— START Selected extract —
IT systems that are not monitored can suffer from poor performance and inefficiencies, leading to slower response times. This can be a problem in the financial services, where the responsiveness of financial firm’s computer systems must match those of its customers and the markets. While slow response times are serious for low latency trading systems, users of high-touch trading systems will be dissatisfied if the system response time slows noticeably. This can lead to traders missing the market and can culminate in their poorer performance.

5. Slow Enterprise Enhancement

Without proper monitoring, organisations may miss out on opportunities to improve their IT infrastructure, optimise operations and increase efficiency. Systems administrators cannot report on the overall health of the enterprise if they do not have an enterprise view of it. This means that inefficiencies are not so readily identified. Opportunities to enhance the performance of the enterprise, and hence the business, can therefore be missed.

6. Client Churn

All of the above will negatively affect the business and its performance, and this will not go unnoticed by a financial firm’s clients. Clients will begin to shop around and utilise firms which can offer better adherence to their SLAs.

Figure 4: Downward Pressure of Insufficient Monitoring on a Firm’s Profitability
Source: GreySpark Analysis

(click image to enlarge)

The consequences of having an incomplete view of an enterprise cannot be overstated, and businesses without the resources to keep two eyes on each monitoring dashboard at all times, are in the same boat. From cyber attack to plain old server failure, issues with IT systems can have expensive ramifications for the digitized and multi-system workflows in today’s financial firms. Figure 4 shows issues a firm may suffer if it does not manage to maintain a single comprehensive view of its IT enterprise.

Overall, the consequences of not monitoring an IT enterprise can be severe and can negatively impact an organisation’s reputation, financial stability and long-term success. However, even firms that are successfully monitoring their entire enterprise can fall short due to the timeliness of the monitoring information they garner.
— END Selected extract —
— START Information supplied —
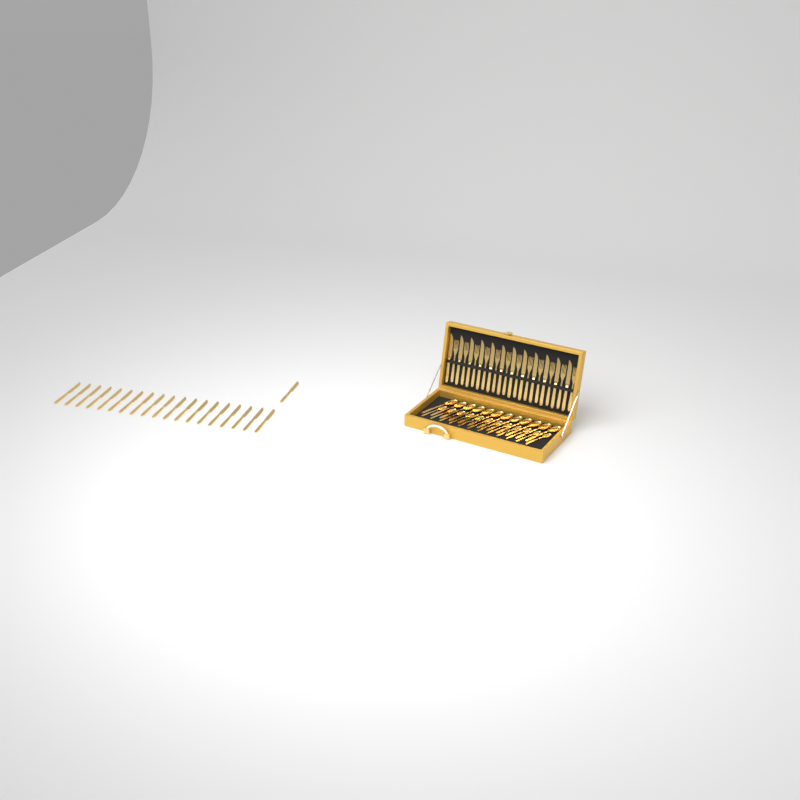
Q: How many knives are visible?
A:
— END Information supplied —
— START Information supplied —
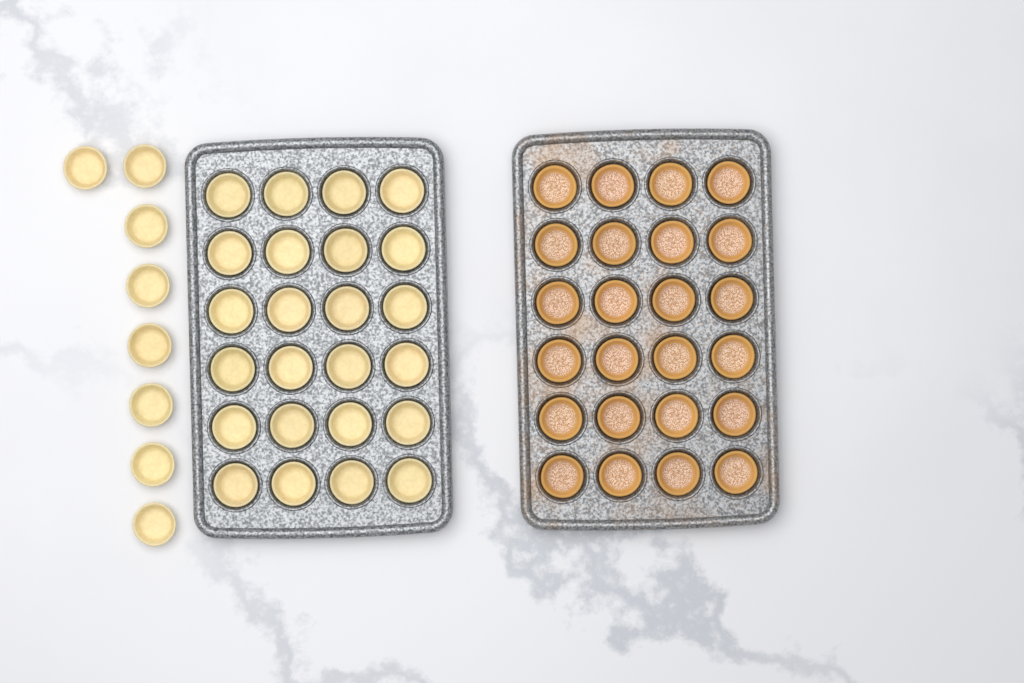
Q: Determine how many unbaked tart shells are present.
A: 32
— END Information supplied —
__To do__:
1. Using the passage on IT monitoring in financial firms, answer the following:
(a) According to the passage, what can slow system response times cause traders to miss?
(b) What source is credited for Figure 4?
(c) What do dissatisfied clients look for when they shop around for other firms?
2. Pick up the passage on IT monitoring in financial firms after its final sentence and continue it in the same technical register.
The lines are unrelated to the IT monitoring passage.

__Written answers__:
1.
(a) The market.
(b) GreySpark Analysis.
(c) Firms that can offer better adherence to their SLAs.

2.
When You Need to Know Now

Scouring through reams of log data to identify and resolve issues in the enterprise is hardly ideal in today’s lightning-fast financial services system. Failures can emanate from anywhere to disrupt services. To limit damage to the bottom line, as well as to protect the firm’s reputation, it is critical to remediate and resolve issues as quickly as possible. To do that, real-time monitoring is needed for all the technology stacks across the enterprise – be that of on-premises or cloud-based IT systems. The only way to take this final step is for banks to:

  • Eliminate the delivery of log data in a batch, and replace this with real-time delivery;
  • Ensure that any logging or monitoring applications are not in the critical path of a workflow, and do not introduce latency into the process;
  • Ensure that analysis of logging data is done automatically in real time; and that
  • All logging and metrics from trading infrastructure, networks, applications and third-party services are channelled into one dashboard.

However, data points garnered from multiple sources, even if presented together on a real-time dashboard, do not immediately present the user with a vision of the current state of the enterprise. The data must be intelligently integrated and analysed such that data points are contextualised against each other.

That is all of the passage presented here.